Local News |
Long Beach council OKs historic designation for former Fire Station 9

The exteriors of the former firehouse, once the ordinance is enacted, would be preserved. The interiors would not have the historic designation

Former Fire Station 9 in Long Beach. (File photo by Brittany Murray, Press-Telegram/SCNG)
Associate mug of Chris Haire, Trainee- West County.   Date shot: 12/31/2012 . Photo by KATE LUCAS /  ORANGE COUNTY REGISTER
PUBLISHED: | UPDATED:

Long Beach’s former Fire Station 9 is on its way to being preserved — or the building’s exteriors, at least — after the City Council this week unanimously voted to grant the decades-old facility historic landmark status.

While the ordinance to grant the former firehouse, in the Los Cerritos neighborhood, requires two successive approvals by the council, the initial OK on Tuesday, Feb. 20, was the most significant. Second votes on local ordinances are typically pro forma.

“This is the next step in a long chapter for old Fire Station 9,” Councilmember Megan Kerr, whose Fifth District includes the building, said during the Tuesday meeting. “(I’m) looking forward to what’s next.”

The ordinance, which will likely get its second vote next week, would protect the building’s exterior walls and other external features. The interiors would not have landmark status. But the city, which is selling the former fire station, would require its new owners to make “reasonable efforts” to preserve and reuse interior features, according to the ordinance.

“Historic structures are best preserved when they remain in use,” said a staff report for the Jan. 24 council meeting, during which the panel directed the city attorney to draft an ordinance to give the former firehouse landmark status. “To achieve the benefits of adaptive reuse, some flexibility is required in the preservation of the structure, particularly the interior spaces.”

The soon-to-be historic building opened in 1938 and shuttered in 2019. But it was actually the second Fire Station 9 constructed in Long Beach, according to the Jan. 24 city staff report. The original had been destroyed in the aftermath of the magnitude 6.4 earthquake in 1933 — which also sundered nearly half of the city’s other fire stations.

Long Beach was able to rebuild Fire Station 9, as well as Fire Station 7, thanks to federal funding from the Works Progress Administration. The WPA was a New Deal program established during the Great Depression to revive the economy by developing libraries, fire and police stations, and other municipal buildings.

Fire Station 7 has significantly changed since the 1940s — giving Fire Station 9’s appearance additional historic value.

But in 2019, the historic Fire Station 9, 3917 Long Beach Blvd., shuttered after ongoing issues with water damage and mold led to illness among crew members. Long Beach determined that the required repairs would cost more than relocating the Fire Station 9 crew to a new home base.

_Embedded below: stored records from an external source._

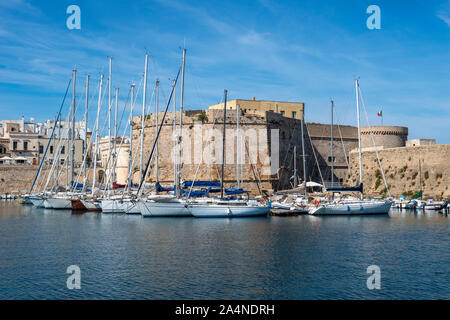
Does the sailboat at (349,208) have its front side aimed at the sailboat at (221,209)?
no

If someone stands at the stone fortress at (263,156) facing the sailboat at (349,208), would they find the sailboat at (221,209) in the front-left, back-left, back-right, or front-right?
front-right

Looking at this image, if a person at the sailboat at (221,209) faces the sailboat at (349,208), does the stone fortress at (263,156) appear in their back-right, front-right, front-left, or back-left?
front-left

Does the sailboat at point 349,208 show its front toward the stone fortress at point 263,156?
no
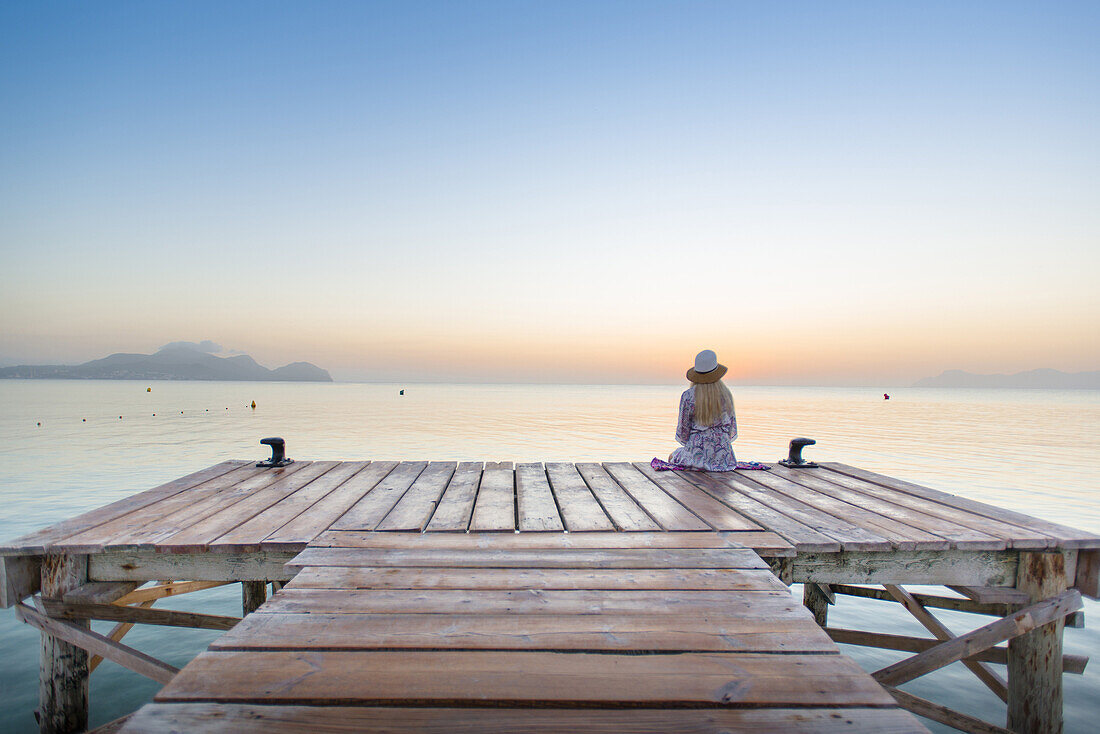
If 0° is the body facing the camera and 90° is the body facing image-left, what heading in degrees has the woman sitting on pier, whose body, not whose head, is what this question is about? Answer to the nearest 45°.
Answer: approximately 180°
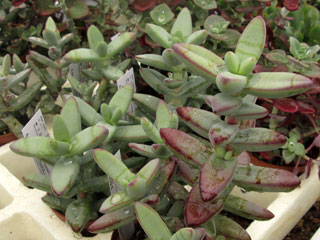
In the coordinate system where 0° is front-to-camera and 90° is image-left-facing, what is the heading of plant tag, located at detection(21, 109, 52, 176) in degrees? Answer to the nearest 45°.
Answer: approximately 0°
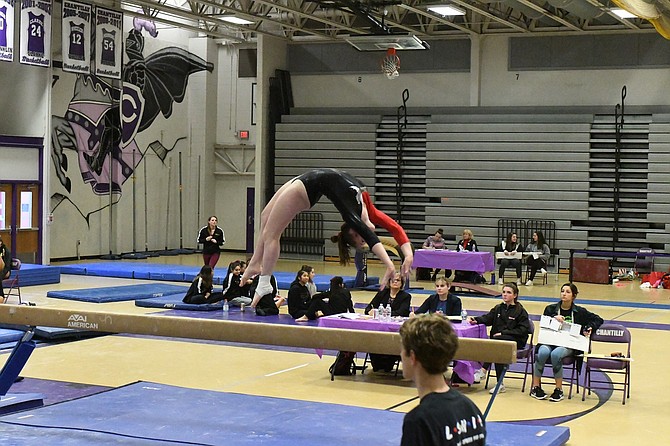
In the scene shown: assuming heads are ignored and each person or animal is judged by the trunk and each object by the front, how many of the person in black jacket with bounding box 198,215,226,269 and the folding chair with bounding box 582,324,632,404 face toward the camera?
2

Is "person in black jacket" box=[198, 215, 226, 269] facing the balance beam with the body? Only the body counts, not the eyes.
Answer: yes

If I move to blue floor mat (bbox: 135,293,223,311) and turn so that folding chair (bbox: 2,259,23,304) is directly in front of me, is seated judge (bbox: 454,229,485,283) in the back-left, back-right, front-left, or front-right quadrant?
back-right

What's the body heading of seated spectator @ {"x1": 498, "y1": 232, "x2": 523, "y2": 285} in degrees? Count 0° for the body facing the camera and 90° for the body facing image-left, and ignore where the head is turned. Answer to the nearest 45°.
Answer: approximately 0°

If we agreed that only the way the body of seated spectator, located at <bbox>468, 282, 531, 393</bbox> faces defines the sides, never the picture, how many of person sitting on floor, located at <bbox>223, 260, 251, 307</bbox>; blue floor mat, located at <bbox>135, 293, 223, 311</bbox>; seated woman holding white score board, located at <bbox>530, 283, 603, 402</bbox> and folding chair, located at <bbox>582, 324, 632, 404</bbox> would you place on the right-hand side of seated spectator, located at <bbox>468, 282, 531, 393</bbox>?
2

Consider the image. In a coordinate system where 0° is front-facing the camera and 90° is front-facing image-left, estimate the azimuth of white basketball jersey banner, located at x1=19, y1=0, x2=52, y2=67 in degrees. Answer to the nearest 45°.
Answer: approximately 315°

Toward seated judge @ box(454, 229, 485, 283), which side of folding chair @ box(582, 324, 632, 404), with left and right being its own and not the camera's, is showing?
back

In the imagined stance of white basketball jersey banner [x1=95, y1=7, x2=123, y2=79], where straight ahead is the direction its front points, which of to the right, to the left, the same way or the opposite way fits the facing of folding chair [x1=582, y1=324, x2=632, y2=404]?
to the right

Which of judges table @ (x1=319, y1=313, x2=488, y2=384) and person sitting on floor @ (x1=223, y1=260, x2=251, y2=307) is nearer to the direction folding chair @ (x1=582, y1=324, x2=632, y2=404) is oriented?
the judges table

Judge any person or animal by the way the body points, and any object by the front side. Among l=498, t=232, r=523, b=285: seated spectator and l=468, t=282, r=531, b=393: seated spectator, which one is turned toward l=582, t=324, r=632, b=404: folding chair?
l=498, t=232, r=523, b=285: seated spectator

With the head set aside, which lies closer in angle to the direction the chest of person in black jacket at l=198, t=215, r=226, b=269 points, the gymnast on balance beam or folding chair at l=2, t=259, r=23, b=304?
the gymnast on balance beam

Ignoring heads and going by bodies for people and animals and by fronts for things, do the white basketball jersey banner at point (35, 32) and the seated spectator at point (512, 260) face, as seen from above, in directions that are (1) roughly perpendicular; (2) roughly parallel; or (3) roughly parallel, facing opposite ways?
roughly perpendicular
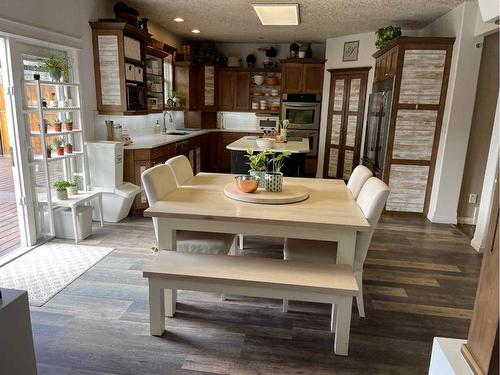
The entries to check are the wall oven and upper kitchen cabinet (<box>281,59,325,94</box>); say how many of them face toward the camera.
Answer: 2

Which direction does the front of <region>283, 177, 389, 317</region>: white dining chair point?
to the viewer's left

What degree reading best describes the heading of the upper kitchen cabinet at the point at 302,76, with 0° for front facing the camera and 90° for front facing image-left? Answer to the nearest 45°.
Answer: approximately 0°

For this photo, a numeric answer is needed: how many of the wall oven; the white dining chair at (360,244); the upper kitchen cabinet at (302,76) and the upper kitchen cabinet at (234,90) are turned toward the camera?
3

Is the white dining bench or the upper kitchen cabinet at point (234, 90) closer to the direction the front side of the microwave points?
the white dining bench

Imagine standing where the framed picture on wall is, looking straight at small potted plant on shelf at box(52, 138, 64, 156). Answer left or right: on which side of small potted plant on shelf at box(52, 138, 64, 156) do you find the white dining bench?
left

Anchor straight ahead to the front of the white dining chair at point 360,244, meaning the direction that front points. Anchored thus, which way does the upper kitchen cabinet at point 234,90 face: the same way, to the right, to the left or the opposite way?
to the left

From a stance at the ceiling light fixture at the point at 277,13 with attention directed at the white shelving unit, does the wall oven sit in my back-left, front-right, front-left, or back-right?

The city is working to open a new Fire Station 9 at 4101 Long Beach Blvd. A construction contract will go before the City Council in the next couple of months, Long Beach spokesperson Kevin Lee said last week.

As for the former Fire Station 9, the Los Cerritos Neighborhood Association submitted an application to the city in late June nominating the property for a historic landmark designation. In November, the Cultural Heritage Commission unanimously voted to recommend the historic designation to the City Council.

Among the reasons the commission recommended preservation, according to the Jan. 24 staff report, is that Fire Station 9 is “associated with events that have made a significant contribution to the broad patterns of the city’s history.”

But the interiors may not be preserved if whatever business ultimately occupies it needs to make changes for health, safety or other regulator reasons.

The city is currently negotiating the sale of the property to Gemmae Bake Shop, which has operated at its original Long Beach location since 1993 and is part of the city’s legacy business program.

“We’re now at a point,” said Eighth District Councilmember Al Austin, “where I think we have a good compromise with our community that will add to our economic development needs and populate a building that has been vacant and unutilized for many years now.”